Saskia - I rather suspect that what Galen said in the second century AD wasn't still widely held to be true in the 1700s. By that time they'd already started dissecting human bodies.

BernardBlacksWineIcelolly · 05/01/2019 11:02

[of Kinsey] He found that almost half his male interviewees had reacted sexually to both genders

just once I'd like someone to use the word 'sex' instead of 'gender' when they actually mean 'men and women'. people as smart as Matthew Parris should know better.

and this:

we’re free to choose. The coming age may extend that from sexuality to gender.

is an implicit acceptance that gender is real. not my cup of tea.

SaskiaRembrandtWasFramed · 05/01/2019 11:05

hackmum it was until the late 1700s.

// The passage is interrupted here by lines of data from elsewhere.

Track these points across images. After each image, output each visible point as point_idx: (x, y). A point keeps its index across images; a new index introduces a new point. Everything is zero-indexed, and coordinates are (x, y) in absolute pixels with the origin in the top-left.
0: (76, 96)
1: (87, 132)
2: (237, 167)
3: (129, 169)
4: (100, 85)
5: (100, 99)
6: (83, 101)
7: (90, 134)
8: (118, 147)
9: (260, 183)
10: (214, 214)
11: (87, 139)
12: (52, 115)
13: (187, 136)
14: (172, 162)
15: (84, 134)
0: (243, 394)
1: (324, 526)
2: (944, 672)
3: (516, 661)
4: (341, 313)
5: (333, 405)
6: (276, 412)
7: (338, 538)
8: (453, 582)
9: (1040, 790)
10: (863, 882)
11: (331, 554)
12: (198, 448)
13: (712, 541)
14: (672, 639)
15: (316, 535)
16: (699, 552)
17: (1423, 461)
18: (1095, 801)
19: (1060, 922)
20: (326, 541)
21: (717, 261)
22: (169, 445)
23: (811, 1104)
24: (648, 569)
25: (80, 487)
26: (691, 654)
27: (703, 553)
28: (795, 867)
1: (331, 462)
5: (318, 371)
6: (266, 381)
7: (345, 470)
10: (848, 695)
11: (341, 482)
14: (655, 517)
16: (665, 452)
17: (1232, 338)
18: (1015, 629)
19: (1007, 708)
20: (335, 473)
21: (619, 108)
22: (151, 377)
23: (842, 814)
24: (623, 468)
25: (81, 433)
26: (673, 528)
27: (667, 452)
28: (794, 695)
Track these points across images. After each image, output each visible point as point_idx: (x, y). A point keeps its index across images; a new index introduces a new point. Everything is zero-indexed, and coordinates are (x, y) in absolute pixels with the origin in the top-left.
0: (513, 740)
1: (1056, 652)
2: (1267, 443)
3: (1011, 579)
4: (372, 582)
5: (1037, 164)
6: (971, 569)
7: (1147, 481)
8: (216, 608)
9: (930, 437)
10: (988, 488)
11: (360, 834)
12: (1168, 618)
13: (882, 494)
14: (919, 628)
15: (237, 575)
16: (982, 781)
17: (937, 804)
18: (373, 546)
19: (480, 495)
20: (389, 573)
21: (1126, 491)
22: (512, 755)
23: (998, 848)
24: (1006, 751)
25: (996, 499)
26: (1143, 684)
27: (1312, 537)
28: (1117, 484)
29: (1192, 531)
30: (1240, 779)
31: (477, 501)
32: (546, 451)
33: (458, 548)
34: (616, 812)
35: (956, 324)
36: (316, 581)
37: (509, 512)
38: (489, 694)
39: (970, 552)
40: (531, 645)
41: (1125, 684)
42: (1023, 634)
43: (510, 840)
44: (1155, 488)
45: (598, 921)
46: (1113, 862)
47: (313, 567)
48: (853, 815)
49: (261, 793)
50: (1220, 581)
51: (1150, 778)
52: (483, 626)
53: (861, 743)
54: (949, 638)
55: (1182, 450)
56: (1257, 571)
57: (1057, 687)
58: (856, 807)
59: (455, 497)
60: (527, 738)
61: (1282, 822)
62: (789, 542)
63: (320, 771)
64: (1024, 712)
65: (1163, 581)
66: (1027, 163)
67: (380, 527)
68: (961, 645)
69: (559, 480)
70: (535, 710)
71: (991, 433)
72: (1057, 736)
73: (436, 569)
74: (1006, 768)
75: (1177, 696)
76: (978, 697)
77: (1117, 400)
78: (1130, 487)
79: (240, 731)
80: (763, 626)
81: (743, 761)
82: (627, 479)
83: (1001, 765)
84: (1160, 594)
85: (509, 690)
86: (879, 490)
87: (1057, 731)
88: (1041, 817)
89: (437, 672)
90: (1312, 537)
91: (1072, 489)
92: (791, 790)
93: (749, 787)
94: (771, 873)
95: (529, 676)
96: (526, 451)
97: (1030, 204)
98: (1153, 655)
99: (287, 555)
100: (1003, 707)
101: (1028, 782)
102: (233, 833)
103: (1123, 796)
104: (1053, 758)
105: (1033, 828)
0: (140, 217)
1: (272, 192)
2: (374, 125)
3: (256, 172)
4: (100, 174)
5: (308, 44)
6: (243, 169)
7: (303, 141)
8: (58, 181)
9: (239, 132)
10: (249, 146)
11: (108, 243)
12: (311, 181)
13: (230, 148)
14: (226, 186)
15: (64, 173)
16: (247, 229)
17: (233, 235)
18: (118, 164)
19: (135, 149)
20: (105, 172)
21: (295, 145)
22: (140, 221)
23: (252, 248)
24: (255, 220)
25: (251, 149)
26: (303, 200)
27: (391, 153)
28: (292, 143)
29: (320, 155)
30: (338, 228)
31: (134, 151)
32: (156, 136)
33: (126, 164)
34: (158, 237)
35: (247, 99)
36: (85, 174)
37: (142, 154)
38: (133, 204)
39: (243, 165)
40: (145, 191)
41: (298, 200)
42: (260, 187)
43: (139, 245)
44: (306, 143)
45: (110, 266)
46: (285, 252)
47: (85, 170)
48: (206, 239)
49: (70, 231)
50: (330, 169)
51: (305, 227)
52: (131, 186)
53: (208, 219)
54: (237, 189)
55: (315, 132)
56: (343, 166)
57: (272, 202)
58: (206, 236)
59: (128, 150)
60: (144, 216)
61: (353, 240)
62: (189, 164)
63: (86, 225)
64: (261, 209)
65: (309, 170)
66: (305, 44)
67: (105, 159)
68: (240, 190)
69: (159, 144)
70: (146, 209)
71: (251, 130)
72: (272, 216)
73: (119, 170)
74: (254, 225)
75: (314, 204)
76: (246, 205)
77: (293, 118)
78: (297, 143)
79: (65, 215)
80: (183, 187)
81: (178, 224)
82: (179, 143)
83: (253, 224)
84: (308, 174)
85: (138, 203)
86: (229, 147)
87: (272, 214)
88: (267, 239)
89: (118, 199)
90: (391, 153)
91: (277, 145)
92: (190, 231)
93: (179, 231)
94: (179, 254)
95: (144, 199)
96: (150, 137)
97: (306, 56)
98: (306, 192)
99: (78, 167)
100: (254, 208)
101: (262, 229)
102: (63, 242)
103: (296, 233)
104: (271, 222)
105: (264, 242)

Up until that point all medical 'knowledge' about biological sex was based either directly on his theories, or refined versions them. There was some Aristotelian stuff too, but ultimately it all ended up with the same overall belief.

I can understand how ridiculous it sounds, I thought that too when I first encountered it, but put it in the context of a belief in humoural theory and the effects of heat on the human body and it's easy to see how it made sense at the time.

Have a read, there's quite a lot of stuff about it and how biology (female/male/intersex) interacted with what we now call gender.

In fact, some of the theories about gender wouldn't look out of place on the Stonewall website.